> Given passage
= Beginning of Section =

# Outline: -Scrape https://github.com/topics
-Get the list of topics. For each get the title, topic URl, topic description -For each topic get top 25 repositories 
-For each repository get the reponame, username, stars and repo url -For each topic create a csv file

In [None]:
#Read the star_count
def parse_star_count(star_str):
    star_str = star_str.strip()
    if star_str[-1] == 'k':
       return int(float(star_str[:-1]) * 1000)
    return int(star_str)

In [None]:
import os
import pandas as pd
from bs4 import BeautifulSoup

def get_topic_page(topic_url):
    #Download the page
    response = requests.get(topic_url)
    #Check successful response
    if response.status_code != 200:
        raise Exception('Failed to load page {}'.format(topic_url))
    #Parse using Beautiful soup
    topic_doc =  BeautifulSoup(response.text, 'html.parser')
    return topic_doc

    #Get the a_tag from h1_tag and repo url
def get_repo_info(h1_tag, star_tags):
    a_tags = h1_tag.find_all('a')
    username = a_tags[0].text.split()
    repo_name = a_tags[1].text.split()
    repo_url = base_url + a_tags[1]['href']
    stars = parse_star_count(star_tags.text.strip())
    return username, repo_name, stars, repo_url

def get_topic_repos(topic_doc):
    #Get the h1 tags containing repo title, repo URL and username
    h1_selection_class = 'f3 color-fg-muted text-normal lh-condensed'
    repo_tags = topic_doc.find_all('h3', {'class': h1_selection_class})
    #Get star_tags
    star_tags = topic_doc.find_all('span', {'class': 'Counter js-social-count'})
    
    topic_repos_dict={
    'username': [],
    'repo_name': [],
    'stars': [],
    'repo_url': []
    }

    for i in range(len(repo_tags)):
        repo_info = get_repo_info(repo_tags[i], star_tags[i])
        topic_repos_dict['username'].append(repo_info[0])
        topic_repos_dict['repo_name'].append(repo_info[1])
        topic_repos_dict['stars'].append(repo_info[2])
        topic_repos_dict['repo_url'].append(repo_info[3])
        
    return pd.DataFrame(topic_repos_dict)
    
    #Turn the doc to csv
def scrape_topic(topic_url, path):
    if os.path.exists(path):
        print("The file {} already exists.".format(path))
        return 
    topic_df = get_topic_repos(get_topic_page(topic_url))
    topic_df.to_csv(path + '.csv', index = None)
    
    
    

In [None]:
#get the title, description, url and turn it to a dataframe for each page

def get_topic_titles(doc):
    selection_class = 'f3 lh-condensed mb-0 mt-1 Link--primary'
    topic_title_tags = doc.find_all('p',{'class': selection_class})
    topic_titles =[]
    for tag in topic_title_tags:
        topic_titles.append(tag.text)

= End of Section =

> Aim of the exercise
In the outline at the top of the notebook, how many top repositories are to be collected for each topic?

> Records supplied
= Beginning of Section =

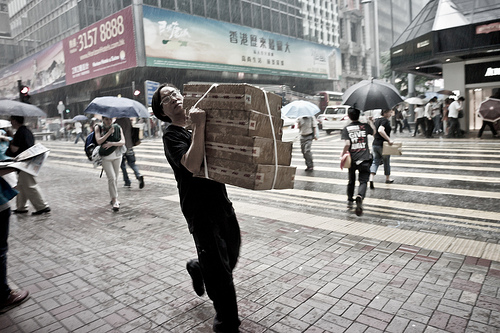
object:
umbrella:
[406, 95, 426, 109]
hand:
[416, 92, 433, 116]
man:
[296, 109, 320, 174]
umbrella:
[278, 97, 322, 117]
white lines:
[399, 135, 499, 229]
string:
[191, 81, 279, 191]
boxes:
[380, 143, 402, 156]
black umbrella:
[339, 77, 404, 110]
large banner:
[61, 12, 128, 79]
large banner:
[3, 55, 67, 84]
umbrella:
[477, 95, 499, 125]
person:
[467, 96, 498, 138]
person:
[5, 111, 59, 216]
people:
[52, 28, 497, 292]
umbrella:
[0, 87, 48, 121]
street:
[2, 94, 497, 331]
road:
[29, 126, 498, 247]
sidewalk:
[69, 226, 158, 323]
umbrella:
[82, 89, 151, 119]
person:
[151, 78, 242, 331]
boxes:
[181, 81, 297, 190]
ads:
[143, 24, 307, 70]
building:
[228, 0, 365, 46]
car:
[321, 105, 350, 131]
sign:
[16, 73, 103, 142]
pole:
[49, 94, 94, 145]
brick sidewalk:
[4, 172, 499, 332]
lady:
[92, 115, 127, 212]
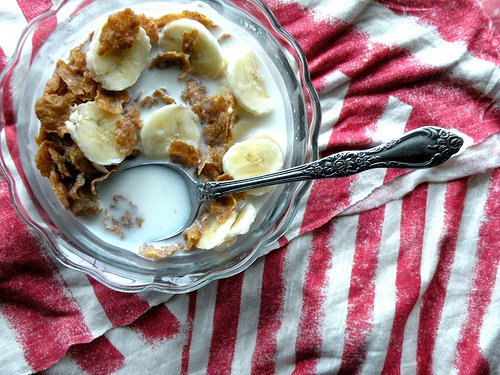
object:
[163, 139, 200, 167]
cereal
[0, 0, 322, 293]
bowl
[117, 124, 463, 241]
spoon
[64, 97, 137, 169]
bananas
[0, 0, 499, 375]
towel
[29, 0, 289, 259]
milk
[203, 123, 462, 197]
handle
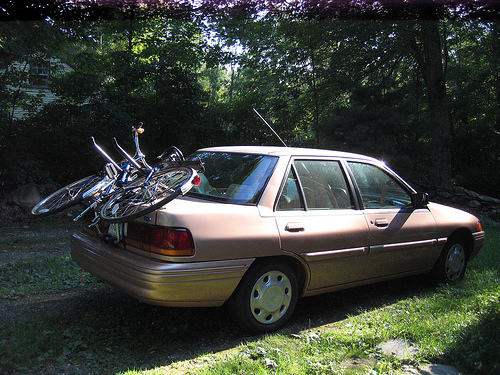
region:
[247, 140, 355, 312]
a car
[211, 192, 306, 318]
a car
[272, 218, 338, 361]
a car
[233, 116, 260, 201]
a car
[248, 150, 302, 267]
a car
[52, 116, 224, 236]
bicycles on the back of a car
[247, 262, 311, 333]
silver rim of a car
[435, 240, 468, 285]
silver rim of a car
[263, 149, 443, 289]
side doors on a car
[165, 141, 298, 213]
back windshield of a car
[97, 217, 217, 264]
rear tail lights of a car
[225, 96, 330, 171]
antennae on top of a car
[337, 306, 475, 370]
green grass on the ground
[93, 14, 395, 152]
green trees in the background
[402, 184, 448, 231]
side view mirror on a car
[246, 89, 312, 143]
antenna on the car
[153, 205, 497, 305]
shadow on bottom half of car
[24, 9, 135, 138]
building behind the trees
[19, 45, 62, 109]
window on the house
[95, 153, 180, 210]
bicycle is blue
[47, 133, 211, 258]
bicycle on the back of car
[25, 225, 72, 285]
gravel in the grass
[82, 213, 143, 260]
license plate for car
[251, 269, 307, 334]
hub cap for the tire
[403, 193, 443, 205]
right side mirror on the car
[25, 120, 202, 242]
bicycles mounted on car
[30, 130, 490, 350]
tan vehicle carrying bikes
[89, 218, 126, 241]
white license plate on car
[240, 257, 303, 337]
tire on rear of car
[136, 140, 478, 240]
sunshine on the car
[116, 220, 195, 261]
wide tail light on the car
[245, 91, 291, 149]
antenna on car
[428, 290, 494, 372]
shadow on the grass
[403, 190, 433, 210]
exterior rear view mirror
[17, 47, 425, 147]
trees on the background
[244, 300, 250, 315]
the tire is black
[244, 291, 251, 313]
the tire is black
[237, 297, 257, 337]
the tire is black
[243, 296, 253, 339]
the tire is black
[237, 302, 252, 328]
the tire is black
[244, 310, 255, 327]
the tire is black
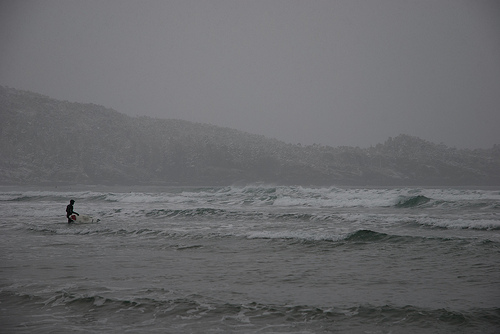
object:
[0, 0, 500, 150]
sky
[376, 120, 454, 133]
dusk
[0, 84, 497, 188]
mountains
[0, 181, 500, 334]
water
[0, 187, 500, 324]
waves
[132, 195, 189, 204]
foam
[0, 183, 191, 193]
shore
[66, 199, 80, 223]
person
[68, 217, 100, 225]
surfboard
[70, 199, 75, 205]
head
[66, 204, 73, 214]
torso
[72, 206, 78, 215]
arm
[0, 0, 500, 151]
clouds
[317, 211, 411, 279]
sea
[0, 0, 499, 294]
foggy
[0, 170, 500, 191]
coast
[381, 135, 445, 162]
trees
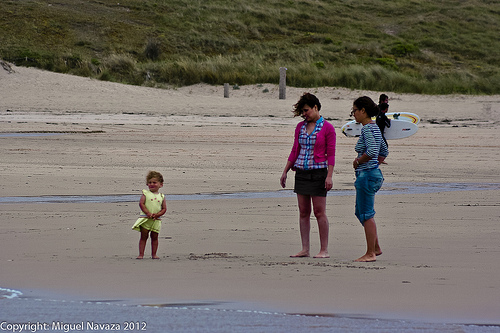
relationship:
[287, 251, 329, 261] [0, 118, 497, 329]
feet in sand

= End of Section =

> Task solution
25 repositories per topic.